» Exercise goal
Using the listing below, please count the lines that contain the string "synthesis". Only the number is wanted.

» Provided information
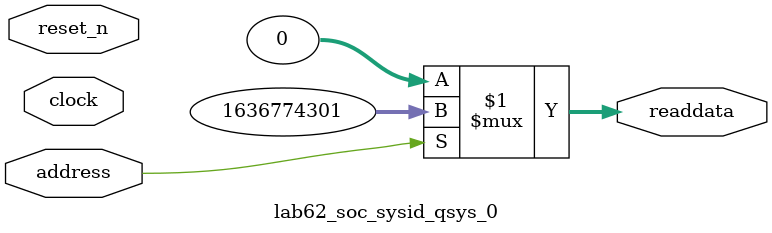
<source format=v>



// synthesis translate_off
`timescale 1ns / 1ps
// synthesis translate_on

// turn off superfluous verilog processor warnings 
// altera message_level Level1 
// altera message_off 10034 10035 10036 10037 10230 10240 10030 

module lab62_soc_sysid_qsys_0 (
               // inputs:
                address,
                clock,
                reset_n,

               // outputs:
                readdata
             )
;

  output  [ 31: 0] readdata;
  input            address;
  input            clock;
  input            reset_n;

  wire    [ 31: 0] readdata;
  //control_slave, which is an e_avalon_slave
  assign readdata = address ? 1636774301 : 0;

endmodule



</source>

» Output for this task
2